UC Law Journal


Ashley McHugh


Biotechnology companies and research institutions have patented thousands of genes based on the idea that a gene in an isolated and purified form is a patentable invention. The biotechnology industry has since grown to a multibillion dollar industry using gene patents as a basis for targeting new drugs, researching genetic disease, and developing diagnostics. One company, Myriad Genetics, faces the threat of having their patents invalidated because of their monopolistic use of their patents on human breast cancer genes. In Association for Molecular Pathology v. U.S. Patent & Trademark Office, the district court found Myriad’s gene patents invalid and unenforceable. If upheld, the decision will invalidate all patents on human genes and potentially many other patents on isolated and purified natural products, having far-reaching implications for health, science, and biotechnology. This Note questions the district court decision in Association for Molecular Pathology to grant the plaintiffs standing to sue Myriad and the United States Patent & Trademark Office and to invalidate gene patents under existing case law. Opponents of gene patents argue that genes are products of nature and are therefore not patentable subject matter under § 101 of the Patent Act.

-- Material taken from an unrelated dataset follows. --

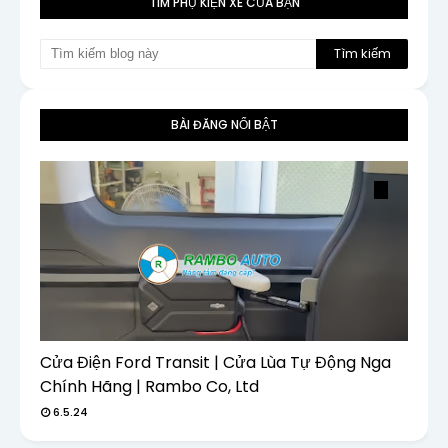
TÌM PHỤ KIỆN XE CỦA BẠN
BÀI ĐĂNG NỔI BẬT
Cửa Điện Ford Transit | Cửa Lùa Tự Động Nga
Chính Hãng | Rambo Co, Ltd
6.5.24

However, circuit courts have consistently endorsed the principle that isolated and purified products of nature are still inventions and patentable subject matter in certain circumstances. Although the patentability of human genes under § 101 had not been addressed by courts until now, human genes have been upheld as patentable under other requirements of the Patent Act. Because invalidating gene patents will not likely remedy the monopolistic effects of gene patents, this Note reviews several legislative approaches that could serve as a more appropriate vehicle to address the harms that gene patents cause.